Comment 89325

By Greenlee (anonymous) | Posted June 05, 2013 at 14:52:46

Spook shop or not, The Atlantic’s soothing IV drip of frictionless, borderless, culturally agnostic thought-output plays a useful scrambling role in the context of unmitigated national crisis. A featured Atlantic contributor can be counted on—without interference from any known machinery of coercion—to wax incredulous when the current GE CEO Jeffrey Immelt, for example, pleads with the audience at a competing Thought Leader conference to spearhead a manufacturing revival.

The Bradley-subsidized chattering class instinctively knows to tune out altogether more articulate assessments of our plight, such as former Intel CEO Andy Grove’s withering indictment of free-market dogma in a summer 2010 Bloomberg Businessweek cover story. Grove blamed the economic malaise on a sick cultural deification of “the guys in the garage inventing something that changes the world” at the expense of anyone involved in what happened afterward. His lament was the most eloquent tribute to the symbiosis of design and production and imagination and reality I’d read since Mao’s 1937 essay “On Practice,” which declared “man’s knowledge depends mainly on his activity in material production.” The Thought Leaders of our own political leadership class would never know about Grove’s broadside, though—it was greeted by a Washington-wide wall of silence. (Indeed, the one wayward D.C. player who did take it to heart former SEIU chieftain Andy Stern— was reduced to imploring unsympathetic readers of the Wall Street Journal op-ed section to search online for Grove’s essay some sixteen months after it appeared.)

What mystified Grove was the assertion, voiced by the economist Alan Blinder and others, “that as long as ‘knowledge work’ stays in the U.S., it doesn’t matter what happens to factory jobs.” This was not only inhumane, Grove declared; it was idiotic.
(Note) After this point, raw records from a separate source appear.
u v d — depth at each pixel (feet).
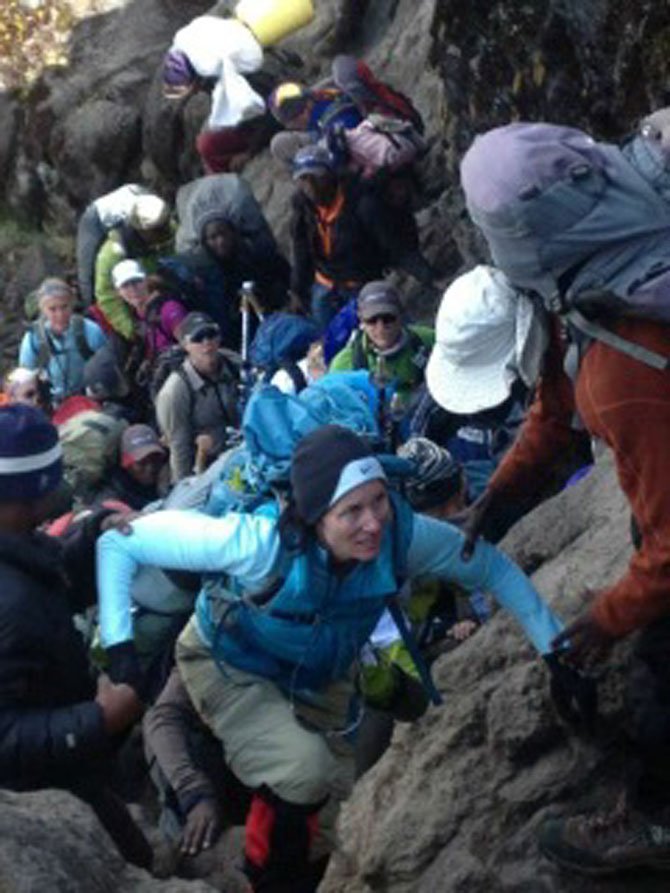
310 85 39.19
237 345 32.01
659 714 12.18
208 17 38.52
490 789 14.19
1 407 12.48
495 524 19.27
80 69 45.83
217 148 38.52
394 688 13.91
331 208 29.32
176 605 12.57
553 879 13.41
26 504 12.39
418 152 29.32
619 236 10.46
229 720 12.67
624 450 10.69
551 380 12.51
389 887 14.30
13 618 12.01
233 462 12.62
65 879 10.08
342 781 13.28
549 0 23.68
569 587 15.35
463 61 26.43
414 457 16.42
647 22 22.38
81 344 32.42
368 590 12.10
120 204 33.78
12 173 46.96
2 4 47.21
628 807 12.91
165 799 14.11
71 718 11.92
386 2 40.11
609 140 24.07
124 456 24.26
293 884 12.97
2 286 45.78
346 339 24.79
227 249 31.50
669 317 10.36
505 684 14.43
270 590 11.94
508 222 10.59
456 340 13.19
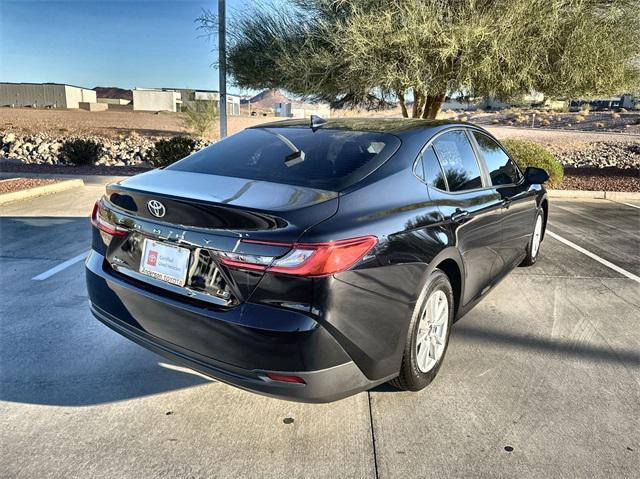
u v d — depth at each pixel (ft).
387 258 8.50
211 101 97.76
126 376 10.61
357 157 9.97
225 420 9.25
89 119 150.82
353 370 8.22
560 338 12.76
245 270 7.63
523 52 29.84
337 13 33.06
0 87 315.58
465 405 9.82
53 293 14.76
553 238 22.82
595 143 86.99
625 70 32.73
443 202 10.54
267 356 7.63
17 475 7.80
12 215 24.34
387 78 29.94
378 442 8.72
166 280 8.61
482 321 13.71
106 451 8.38
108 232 9.57
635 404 9.96
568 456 8.44
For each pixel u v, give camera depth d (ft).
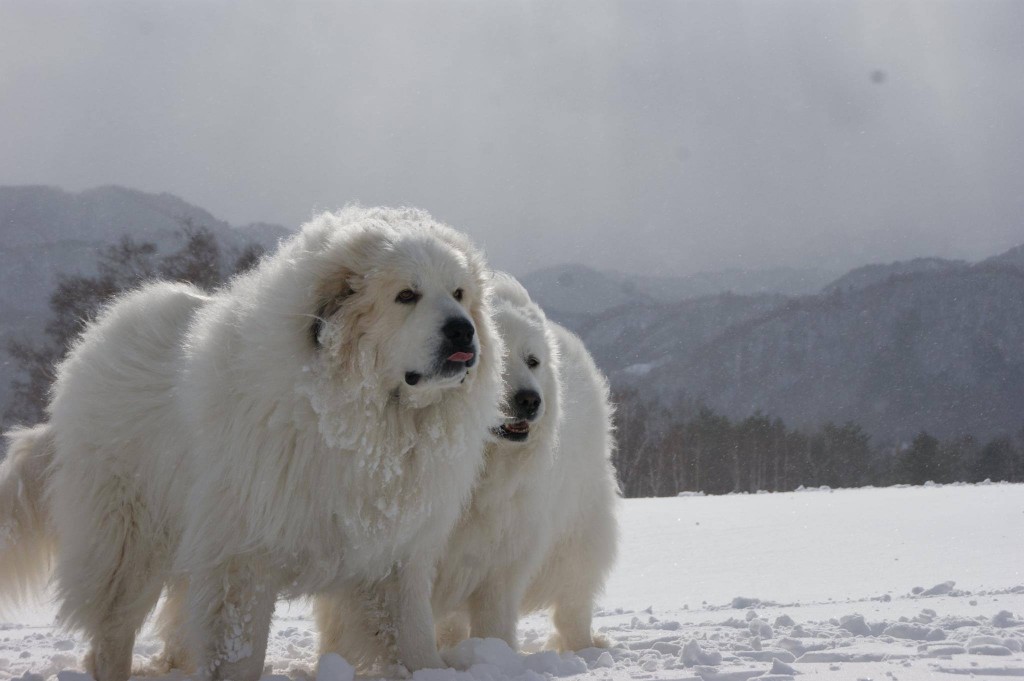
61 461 15.39
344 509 12.90
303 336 12.64
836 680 12.21
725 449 171.83
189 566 13.20
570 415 18.47
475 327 13.38
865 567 31.42
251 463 12.61
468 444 13.73
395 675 14.16
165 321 15.52
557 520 17.70
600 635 18.99
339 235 13.26
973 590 24.94
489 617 16.56
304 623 23.71
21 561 16.52
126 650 15.12
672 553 36.63
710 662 14.65
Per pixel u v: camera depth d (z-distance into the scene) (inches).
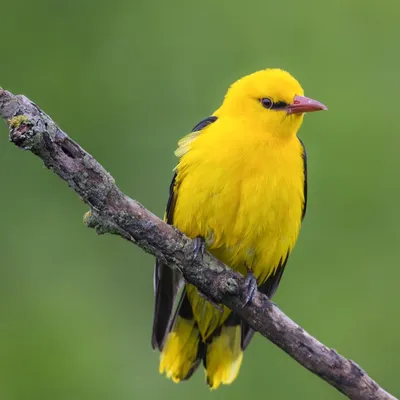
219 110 441.7
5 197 610.9
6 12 631.8
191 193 414.3
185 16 639.1
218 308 402.0
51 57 629.0
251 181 411.2
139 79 628.4
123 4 638.5
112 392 559.8
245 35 636.1
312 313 578.6
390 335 572.1
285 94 419.2
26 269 602.2
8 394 557.3
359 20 637.9
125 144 617.9
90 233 611.2
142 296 603.8
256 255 428.1
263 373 559.5
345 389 377.4
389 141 609.6
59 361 565.9
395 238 594.2
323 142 608.7
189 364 447.8
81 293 598.2
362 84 623.5
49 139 357.4
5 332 582.2
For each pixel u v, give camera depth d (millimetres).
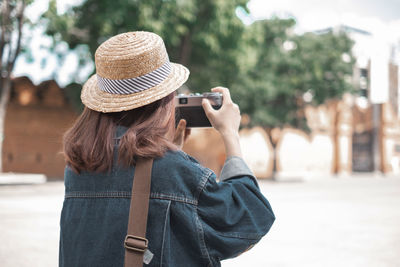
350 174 37594
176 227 1178
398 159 42375
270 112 27719
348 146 37625
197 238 1165
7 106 22625
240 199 1232
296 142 32719
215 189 1204
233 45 18141
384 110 41000
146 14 15320
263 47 26000
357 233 7645
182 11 15984
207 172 1218
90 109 1335
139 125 1251
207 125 1455
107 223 1199
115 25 16516
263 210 1253
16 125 22922
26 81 23047
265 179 28141
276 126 29641
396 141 42281
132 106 1233
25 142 23109
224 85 20359
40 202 11875
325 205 12375
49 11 16844
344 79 28688
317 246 6531
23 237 6945
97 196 1245
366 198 14820
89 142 1270
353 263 5492
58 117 23906
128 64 1240
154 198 1174
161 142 1225
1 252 5867
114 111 1246
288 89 26828
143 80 1255
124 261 1144
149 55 1256
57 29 16969
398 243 6781
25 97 23109
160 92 1253
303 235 7434
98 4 17094
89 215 1244
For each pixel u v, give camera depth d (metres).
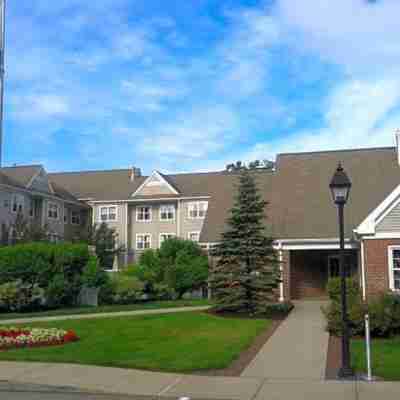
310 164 33.75
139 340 15.73
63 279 26.17
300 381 11.16
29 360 13.16
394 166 32.31
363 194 30.66
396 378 11.31
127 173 57.94
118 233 53.19
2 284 25.08
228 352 13.76
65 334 15.70
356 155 33.78
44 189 49.50
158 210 53.19
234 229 23.00
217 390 10.49
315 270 31.33
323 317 20.97
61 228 51.59
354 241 26.92
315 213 29.78
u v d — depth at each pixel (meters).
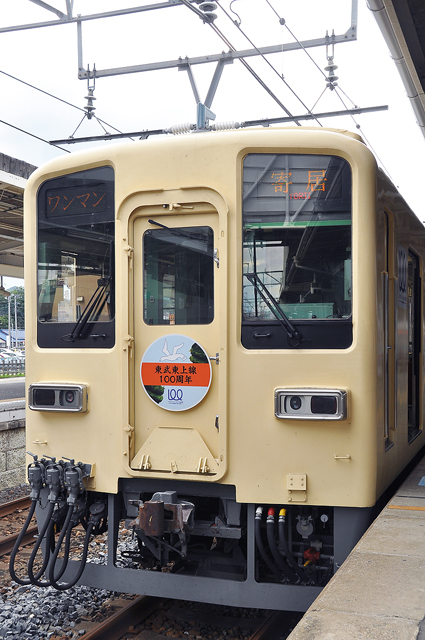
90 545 6.03
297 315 4.02
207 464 4.05
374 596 2.73
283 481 3.94
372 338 3.92
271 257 4.07
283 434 3.95
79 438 4.40
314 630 2.41
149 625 4.37
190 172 4.16
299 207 4.05
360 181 3.95
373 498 3.89
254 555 4.00
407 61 7.11
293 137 4.04
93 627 4.31
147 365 4.23
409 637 2.34
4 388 22.03
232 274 4.05
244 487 3.99
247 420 4.00
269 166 4.08
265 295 4.05
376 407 3.95
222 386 4.02
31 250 4.66
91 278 4.46
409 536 3.54
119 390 4.27
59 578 4.29
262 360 3.99
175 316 4.21
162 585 4.14
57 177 4.61
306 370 3.94
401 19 6.34
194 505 4.09
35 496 4.38
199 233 4.18
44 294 4.62
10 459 9.33
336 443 3.88
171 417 4.18
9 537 6.41
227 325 4.03
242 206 4.09
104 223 4.43
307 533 4.01
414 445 6.18
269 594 3.95
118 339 4.27
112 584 4.29
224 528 4.09
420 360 6.64
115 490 4.26
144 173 4.25
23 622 4.34
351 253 3.97
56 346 4.55
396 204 4.93
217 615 4.56
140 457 4.19
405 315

But it is why the ideas, so-called, that inspire the omniscient gentlemen of The Atlantic are flat: their world is, literally, flat. Habitual “bipartisanship” has given way to a tendency to level the playing field between reality and fiction. And so in The Atlantic’s account of America’s present crisis, Hanna Rosin wonders whether it was not deregulation or securitization that caused the financial crisis, but . . . Christianity; and James Fallows suspects America’s awareness of its own decline is merely “our era’s version of the ‘missile gap.’” It’s as though, in purging labor from the ranks of accredited Thought Leaders, they have eradicated thought itself.